Adam Balck se retiró a contar sus ganancias: seis dólares cincuenta centavos, una gallina, tres botellas de vino de vainas de guisante y dos panales.
—Muy bien, cuéntame más, hombre —pidió Rajandra Das—. Por ejemplo, ¿cómo fue que te metieron en esa jaula?
—Por puro descuido. Me encontraba yo en la Gran Compañía de la Santísima Señora, desfilando por un pueblo de diez centavos, llamado El Francés y situado en los Altos Llanos. De vez en cuando lo hacemos, una especie de gran desfile circense, para que los mortales no se olviden de las cosas superiores, como quién creó el mundo; además, la Santísima Señora tiene una nueva política de intervenir directamente en los seres orgánicos. En fin, como te iba diciendo, se trataba de un espectáculo por todo lo alto, con los Grandes Poderes y Dominios, el Zoológico Espiritual, el Plymouth Grande y Azul, el Jinete en la Bestia de Múltiples Cabezas; éramos tantos que tardábamos un día entero en desfilar. Yo me encontraba en la oleada de cola; con tanto esperar me estaba aburriendo, y cuando nos aburrimos, los ángeles nos descuidamos. Sin darme cuenta siquiera, fui volando hasta chocar contra la sección de alto voltaje del enlace de microondas de El Francés. Me quedé atontado. Y casi se me fundieron los fusibles. Quedé fuera de combate. Los mortales me bajaron, me metieron en esta jaula en un sótano y me alimentaron con pan de maíz y cerveza. ¿Tienes idea de lo que es ser un ángel alcohólico?
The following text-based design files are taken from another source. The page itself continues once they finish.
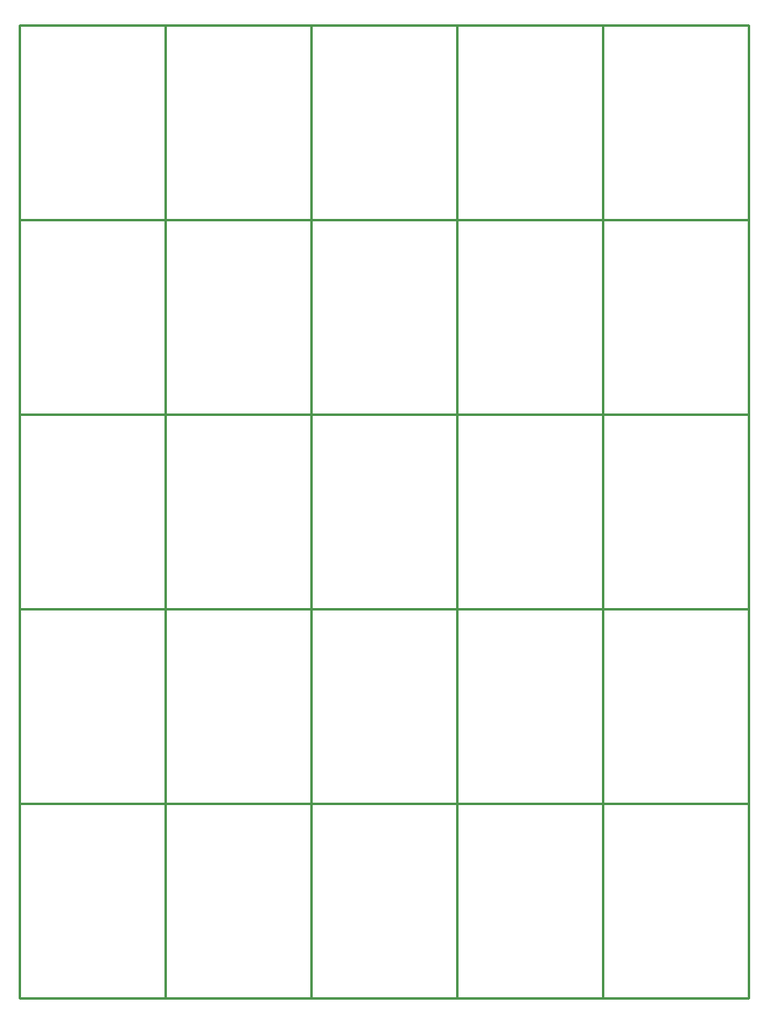
<source format=gbr>
G04 DipTrace 3.3.1.3*
G04 v-scoring.gbr*
%MOIN*%
G04 #@! TF.FileFunction,Drawing,v-scoring*
G04 #@! TF.Part,Single*
%ADD18C,0.01*%
%FSLAX26Y26*%
G04*
G70*
G90*
G75*
G01*
G04 v-scoring*
%LPD*%
X393700Y1193700D2*
D18*
X993700D1*
Y393700D1*
X393700D1*
Y1193700D1*
X993700D2*
X1593700D1*
Y393700D1*
X993700D1*
Y1193700D1*
X1593700D2*
X2193700D1*
Y393700D1*
X1593700D1*
Y1193700D1*
X2193700D2*
X2793700D1*
Y393700D1*
X2193700D1*
Y1193700D1*
X2793700D2*
X3393700D1*
Y393700D1*
X2793700D1*
Y1193700D1*
X393700Y1993700D2*
X993700D1*
Y1193700D1*
X393700D1*
Y1993700D1*
X993700D2*
X1593700D1*
Y1193700D1*
X993700D1*
Y1993700D1*
X1593700D2*
X2193700D1*
Y1193700D1*
X1593700D1*
Y1993700D1*
X2193700D2*
X2793700D1*
Y1193700D1*
X2193700D1*
Y1993700D1*
X2793700D2*
X3393700D1*
Y1193700D1*
X2793700D1*
Y1993700D1*
X393700Y2793700D2*
X993700D1*
Y1993700D1*
X393700D1*
Y2793700D1*
X993700D2*
X1593700D1*
Y1993700D1*
X993700D1*
Y2793700D1*
X1593700D2*
X2193700D1*
Y1993700D1*
X1593700D1*
Y2793700D1*
X2193700D2*
X2793700D1*
Y1993700D1*
X2193700D1*
Y2793700D1*
X2793700D2*
X3393700D1*
Y1993700D1*
X2793700D1*
Y2793700D1*
X393700Y3593700D2*
X993700D1*
Y2793700D1*
X393700D1*
Y3593700D1*
X993700D2*
X1593700D1*
Y2793700D1*
X993700D1*
Y3593700D1*
X1593700D2*
X2193700D1*
Y2793700D1*
X1593700D1*
Y3593700D1*
X2193700D2*
X2793700D1*
Y2793700D1*
X2193700D1*
Y3593700D1*
X2793700D2*
X3393700D1*
Y2793700D1*
X2793700D1*
Y3593700D1*
X393700Y4393700D2*
X993700D1*
Y3593700D1*
X393700D1*
Y4393700D1*
X993700D2*
X1593700D1*
Y3593700D1*
X993700D1*
Y4393700D1*
X1593700D2*
X2193700D1*
Y3593700D1*
X1593700D1*
Y4393700D1*
X2193700D2*
X2793700D1*
Y3593700D1*
X2193700D1*
Y4393700D1*
X2793700D2*
X3393700D1*
Y3593700D1*
X2793700D1*
Y4393700D1*
M02*

</source>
No hacía más que repetirles que funcionaba con energía solar, pero ellos, ni caso. Los mortales trataban de decidir qué hacer con un Anael de las Huestes Celestiales cuando apareció Adam Black y me compró con jaula y todo por quince dólares de oro.
—Oye, ¿y si intentaras escaparte? —sugirió Rajandra Das, concibiendo malvadas ideas.
—No hay candado. Se nos dan bien las maquinarias, he de reconocerlo. Si la jaula tuviera candado, podría con él, pero ese Adam Black se sabe la hagiografía al dedillo, porque cuando recuperé las fuerzas y me crecieron circuitos nuevos, mandó soldar la puerta.
—Qué lástima —dijo Rajandra Das acordándose de los agujeros debajo de la Estación Principal de Meridiana—. Nadie debería estar metido en una jaula por culpa de un error.
El Anael se encogió de hombros de un modo elocuente. Adam Black volvió a asomar la cabeza por la puerta.
—Muy bien. Se acabó el tiempo, y esta vez va en serio. Fuera. Voy a cerrar por esta noche.
—Ayúdame —susurró el Anael, desesperado, agarrándose a los barrotes gruesos como dedos—. Tú puedes sacarme de aquí, lo sé; lo leo en tu corazón.
—Probablemente, ésa sería la cuestión número cinco —dijo Rajandra Das, dio media vuelta y se dispuso a abandonar el vagón oscuro.
Pero del bolsillo sacó su cuchillo de hojas múltiples de las Fuerzas de Defensa, robado en la Ferretería de Krishnamurthi, y lo deslizó en la palma de la mano del Anael.
—Escóndelo —susurró sin mover los labios—. Y cuando salgas, prométeme que harás dos cosas. Primero, no vuelvas. Nunca. Segundo, cuando la veas, dale mis recuerdos a la Santísima Señora, porque gracias a ella, soy amable con las máquinas, y ellas lo son conmigo.
La palma del Anael se volvió para saludarlo. Adam Black esperaba para cerrar con llave todas las puertas.
—Vaya número especial tiene usted ahí —le comentó Rajandra Das—. Le diré que se trata de un número difícil de superar. ¿Qué nos tiene preparado para la próxima? ¿A Santa Catalina enjaulada?
Le hizo un guiño al maestro de ceremonias y le pareció oír el ruido del metal al rascar contra el metal.